• What needs to be done:
Give each line of text in the rows below as a numbered list, leaving out blank lines and the pictures.

• Page text extractions:
··········

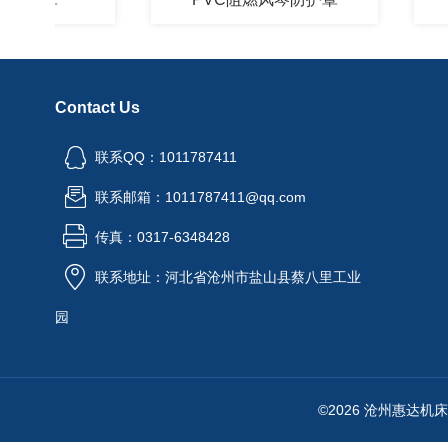
Contact Us
联系QQ：1011787411
联系邮箱：1011787411@qq.com
传真：0317-6348428
联系地址：河北省沧州市盐山县蔡八里工业
园
©2026 沧州惠达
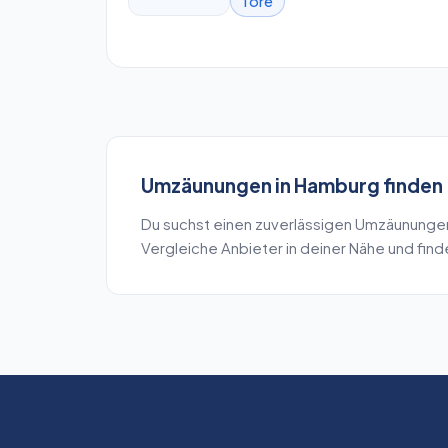
Tore
Umzäunungen
in
Hamburg
finden
Du suchst einen zuverlässigen
Umzäununge
Vergleiche Anbieter in deiner Nähe und fin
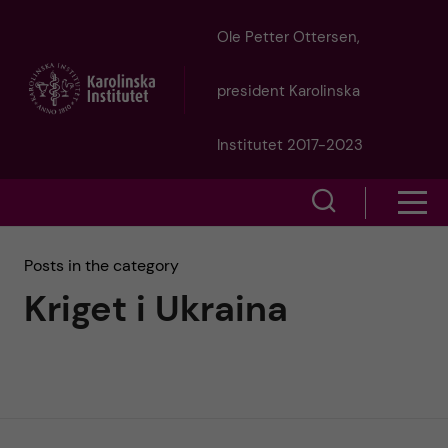
J
Ole Petter Ottersen,
u
president Karolinska
m
Institutet 2017-2023
p
S
S
t
h
h
Posts in the category
o
o
Kriget i Ukraina
o
w
m
w
s
a
e
m
i
a
e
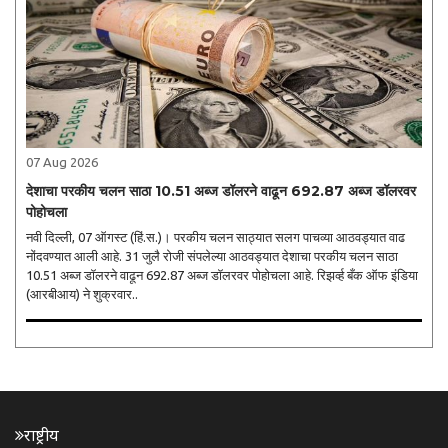
07 Aug 2026
देशाचा परकीय चलन साठा 10.51 अब्ज डॉलरने वाढून 692.87 अब्ज डॉलरवर
पोहोचला
नवी दिल्ली, 07 ऑगस्ट (हिं.स.)। परकीय चलन साठ्यात सलग पाचव्या आठवड्यात वाढ
नोंदवण्यात आली आहे. 31 जुलै रोजी संपलेल्या आठवड्यात देशाचा परकीय चलन साठा
10.51 अब्ज डॉलरने वाढून 692.87 अब्ज डॉलरवर पोहोचला आहे. रिझर्व्ह बँक ऑफ इंडिया
(आरबीआय) ने शुक्रवार..
राष्ट्रीय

··········

• Solution:
1. Contact Us
2. 联系QQ：1011787411
3. 联系邮箱：1011787411@qq.com
4. 传真：0317-6348428
5. 联系地址：河北省沧州市盐山县蔡八里工业
6. 园
7. ©2026 沧州惠达
8. Tore
9. Umzäunungen
10. in
11. Hamburg
12. finden
13. Du suchst einen zuverlässigen
14. Umzäununge
15. Vergleiche Anbieter in deiner Nähe und fin
16. J
17. Ole Petter Ottersen,
18. u
19. president Karolinska
20. m
21. Institutet 2017-2023
22. p
23. S
24. S
25. t
26. h
27. h
28. Posts in the category
29. o
30. o
31. Kriget i Ukraina
32. o
33. w
34. m
35. w
36. s
37. a
38. e
39. m
40. i
41. a
42. e
43. 07 Aug 2026
44. देशाचा परकीय चलन साठा 10.51 अब्ज डॉलरने वाढून 692.87 अब्ज डॉलरवर
45. पोहोचला
46. नवी दिल्ली, 07 ऑगस्ट (हिं.स.)। परकीय चलन साठ्यात सलग पाचव्या आठवड्यात वाढ
47. नोंदवण्यात आली आहे. 31 जुलै रोजी संपलेल्या आठवड्यात देशाचा परकीय चलन साठा
48. 10.51 अब्ज डॉलरने वाढून 692.87 अब्ज डॉलरवर पोहोचला आहे. रिझर्व्ह बँक ऑफ इंडिया
49. (आरबीआय) ने शुक्रवार..
50. राष्ट्रीय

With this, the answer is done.